**Problem requirements:**
Restate word for word the entries below, starting at the line with "か？」と心配になる方も多いでしょう。その見極めポイ" and ending at the line with "Showing 1 to 1 of 1 result". Keep both end lines and omit the pictures.

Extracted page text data
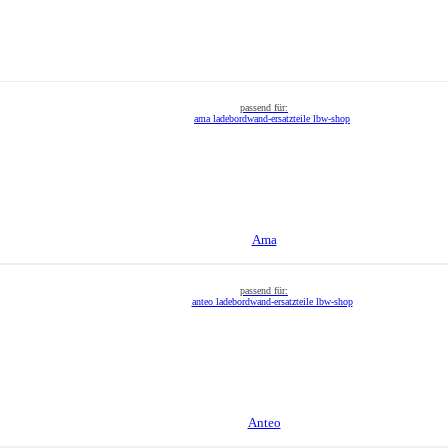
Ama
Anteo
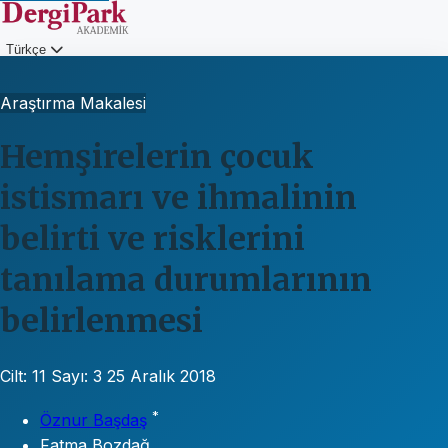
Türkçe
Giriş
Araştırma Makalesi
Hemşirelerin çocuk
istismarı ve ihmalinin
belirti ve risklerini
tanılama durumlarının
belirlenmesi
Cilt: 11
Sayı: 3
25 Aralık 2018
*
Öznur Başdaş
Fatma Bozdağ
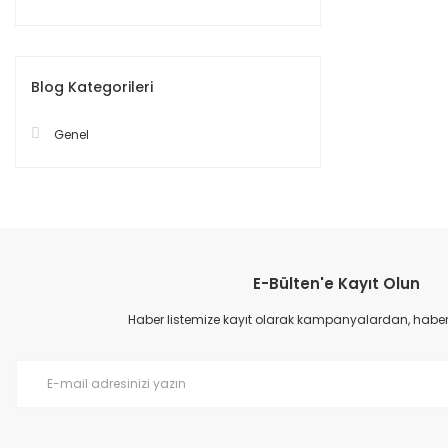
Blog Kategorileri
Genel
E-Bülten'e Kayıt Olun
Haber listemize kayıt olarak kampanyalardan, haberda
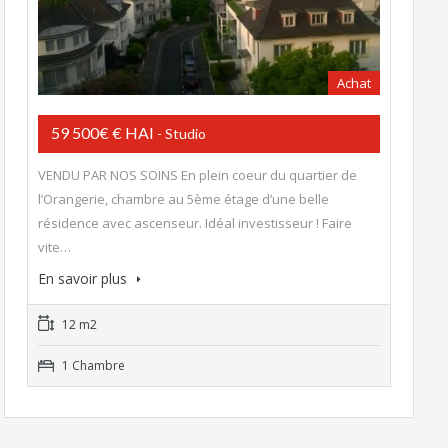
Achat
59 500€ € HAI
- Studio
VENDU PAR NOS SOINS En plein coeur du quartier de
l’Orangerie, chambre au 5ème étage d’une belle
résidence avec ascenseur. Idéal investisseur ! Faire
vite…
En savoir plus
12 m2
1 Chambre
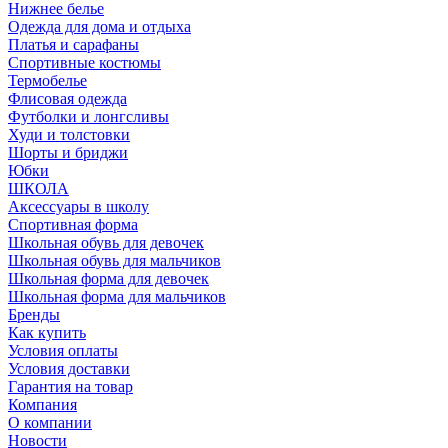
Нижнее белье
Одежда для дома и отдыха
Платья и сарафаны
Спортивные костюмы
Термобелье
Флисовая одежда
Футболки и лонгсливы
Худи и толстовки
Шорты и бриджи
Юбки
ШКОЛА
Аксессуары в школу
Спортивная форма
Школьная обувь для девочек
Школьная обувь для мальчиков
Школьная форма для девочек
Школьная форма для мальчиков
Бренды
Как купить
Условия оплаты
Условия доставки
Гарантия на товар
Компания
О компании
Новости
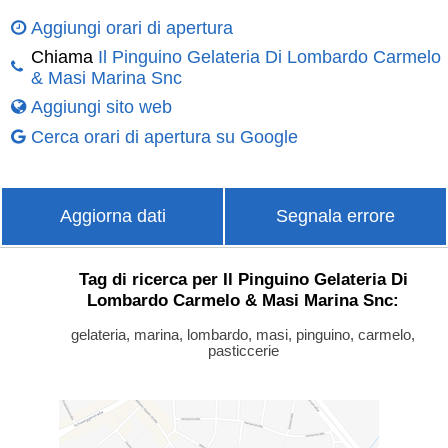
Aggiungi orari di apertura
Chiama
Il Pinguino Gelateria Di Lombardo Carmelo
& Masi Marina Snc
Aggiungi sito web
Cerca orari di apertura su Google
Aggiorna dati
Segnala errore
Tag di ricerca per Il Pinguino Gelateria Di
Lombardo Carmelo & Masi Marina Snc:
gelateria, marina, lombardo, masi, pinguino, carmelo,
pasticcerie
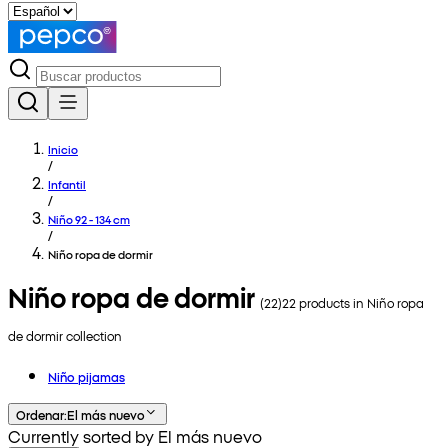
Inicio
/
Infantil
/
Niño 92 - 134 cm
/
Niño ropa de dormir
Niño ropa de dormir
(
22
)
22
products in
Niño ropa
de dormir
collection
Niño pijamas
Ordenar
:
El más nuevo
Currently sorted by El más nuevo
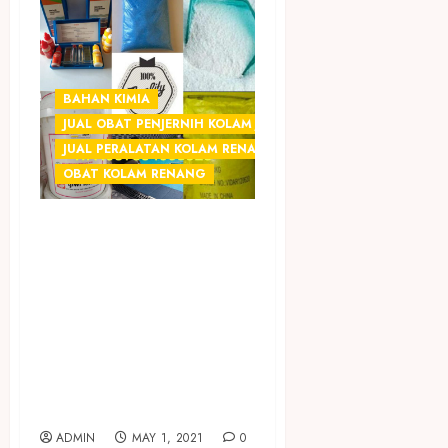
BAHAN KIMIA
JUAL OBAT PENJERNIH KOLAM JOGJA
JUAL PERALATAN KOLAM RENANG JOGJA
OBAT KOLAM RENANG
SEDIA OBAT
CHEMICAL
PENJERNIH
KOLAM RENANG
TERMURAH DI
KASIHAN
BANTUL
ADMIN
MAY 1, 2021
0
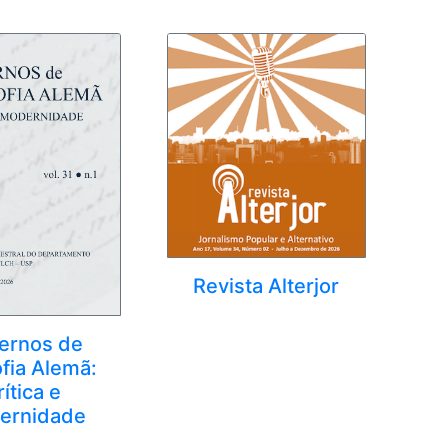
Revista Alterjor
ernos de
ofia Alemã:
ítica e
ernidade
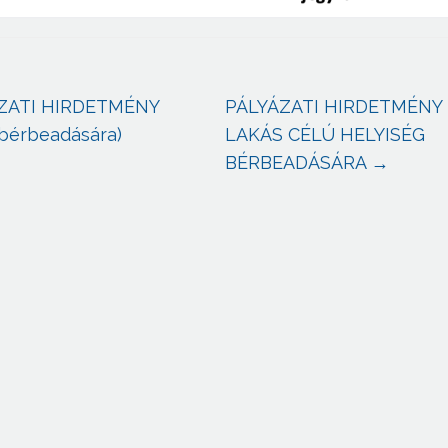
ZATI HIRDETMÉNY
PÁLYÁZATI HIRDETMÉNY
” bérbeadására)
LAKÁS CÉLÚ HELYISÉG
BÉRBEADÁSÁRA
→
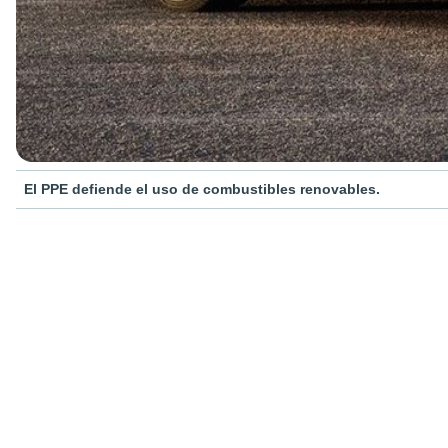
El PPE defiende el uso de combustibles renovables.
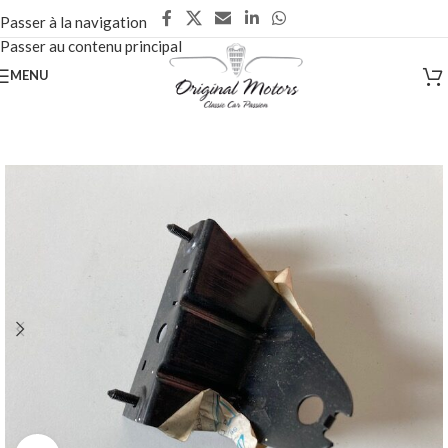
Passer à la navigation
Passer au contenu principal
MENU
---
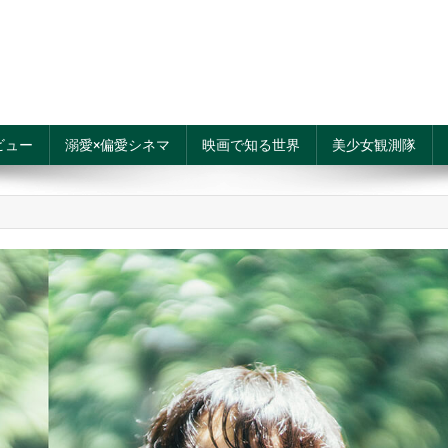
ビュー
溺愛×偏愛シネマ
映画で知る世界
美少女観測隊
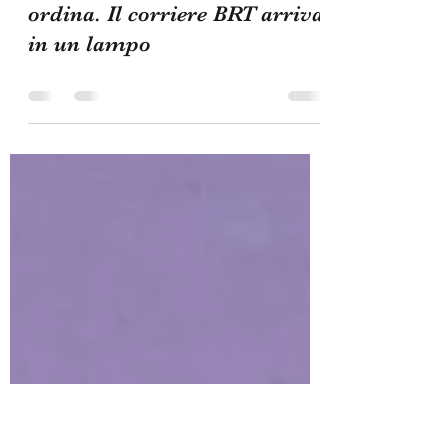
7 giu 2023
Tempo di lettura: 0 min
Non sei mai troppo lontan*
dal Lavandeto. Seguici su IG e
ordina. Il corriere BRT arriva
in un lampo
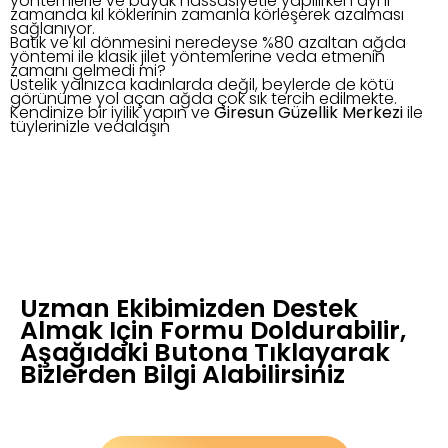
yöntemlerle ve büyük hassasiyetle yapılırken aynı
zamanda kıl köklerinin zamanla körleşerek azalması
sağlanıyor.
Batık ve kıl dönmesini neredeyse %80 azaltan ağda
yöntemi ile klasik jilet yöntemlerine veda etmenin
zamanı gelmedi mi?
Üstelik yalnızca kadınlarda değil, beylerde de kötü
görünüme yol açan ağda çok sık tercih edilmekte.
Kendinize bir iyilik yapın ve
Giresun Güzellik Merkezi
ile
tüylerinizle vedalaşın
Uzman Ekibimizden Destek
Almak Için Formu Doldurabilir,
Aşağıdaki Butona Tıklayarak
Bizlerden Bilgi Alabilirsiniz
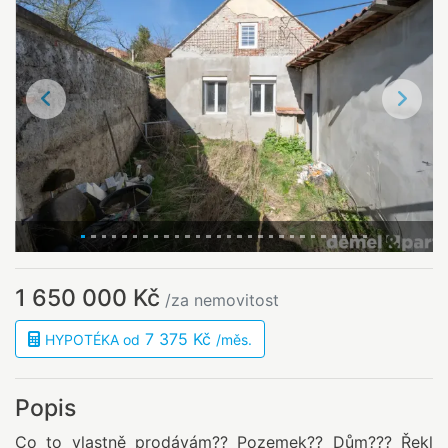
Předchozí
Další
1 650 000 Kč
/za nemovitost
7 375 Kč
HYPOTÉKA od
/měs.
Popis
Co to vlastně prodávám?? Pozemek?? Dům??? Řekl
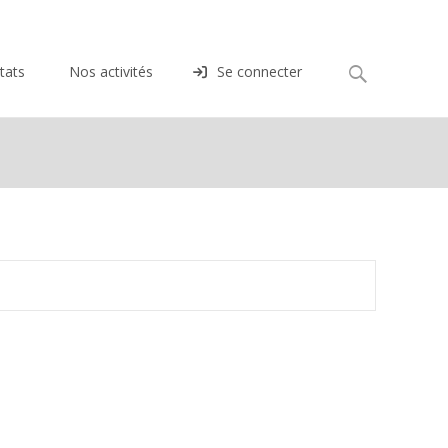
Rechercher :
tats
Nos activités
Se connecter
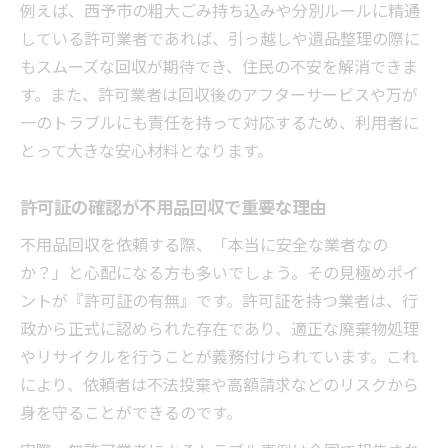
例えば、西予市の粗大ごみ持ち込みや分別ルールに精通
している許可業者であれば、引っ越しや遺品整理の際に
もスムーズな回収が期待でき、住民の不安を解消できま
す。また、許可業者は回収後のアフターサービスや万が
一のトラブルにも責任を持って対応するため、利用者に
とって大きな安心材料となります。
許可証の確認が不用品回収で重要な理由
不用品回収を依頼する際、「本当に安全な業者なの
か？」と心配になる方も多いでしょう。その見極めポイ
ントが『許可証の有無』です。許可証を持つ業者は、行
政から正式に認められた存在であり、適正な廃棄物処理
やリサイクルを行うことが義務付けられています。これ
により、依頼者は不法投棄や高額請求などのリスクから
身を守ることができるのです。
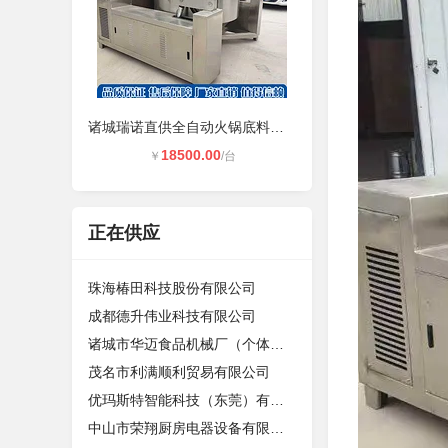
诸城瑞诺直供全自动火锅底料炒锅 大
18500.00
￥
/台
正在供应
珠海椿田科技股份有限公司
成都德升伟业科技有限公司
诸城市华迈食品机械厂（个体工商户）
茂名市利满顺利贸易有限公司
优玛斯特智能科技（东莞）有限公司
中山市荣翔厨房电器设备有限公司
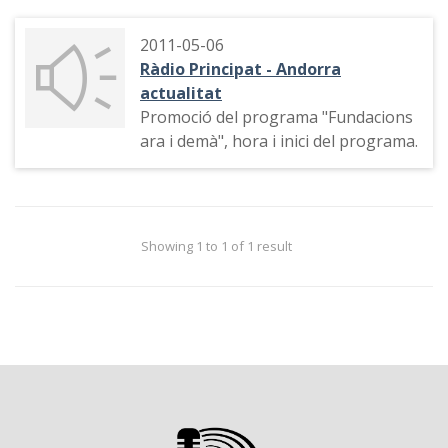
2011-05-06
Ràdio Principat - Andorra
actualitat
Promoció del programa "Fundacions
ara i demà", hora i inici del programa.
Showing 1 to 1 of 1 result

**Answer to the problem:**
か？」と心配になる方も多いでしょう。その見極めポイ
ントが『許可証の有無』です。許可証を持つ業者は、行
政から正式に認められた存在であり、適正な廃棄物処理
やリサイクルを行うことが義務付けられています。これ
により、依頼者は不法投棄や高額請求などのリスクから
身を守ることができるのです。
诸城瑞诺直供全自动火锅底料炒锅 大
18500.00
￥
/台
正在供应
珠海椿田科技股份有限公司
成都德升伟业科技有限公司
诸城市华迈食品机械厂（个体工商户）
茂名市利满顺利贸易有限公司
优玛斯特智能科技（东莞）有限公司
中山市荣翔厨房电器设备有限公司
2011-05-06
Ràdio Principat - Andorra
actualitat
Promoció del programa "Fundacions
ara i demà", hora i inici del programa.
Showing 1 to 1 of 1 result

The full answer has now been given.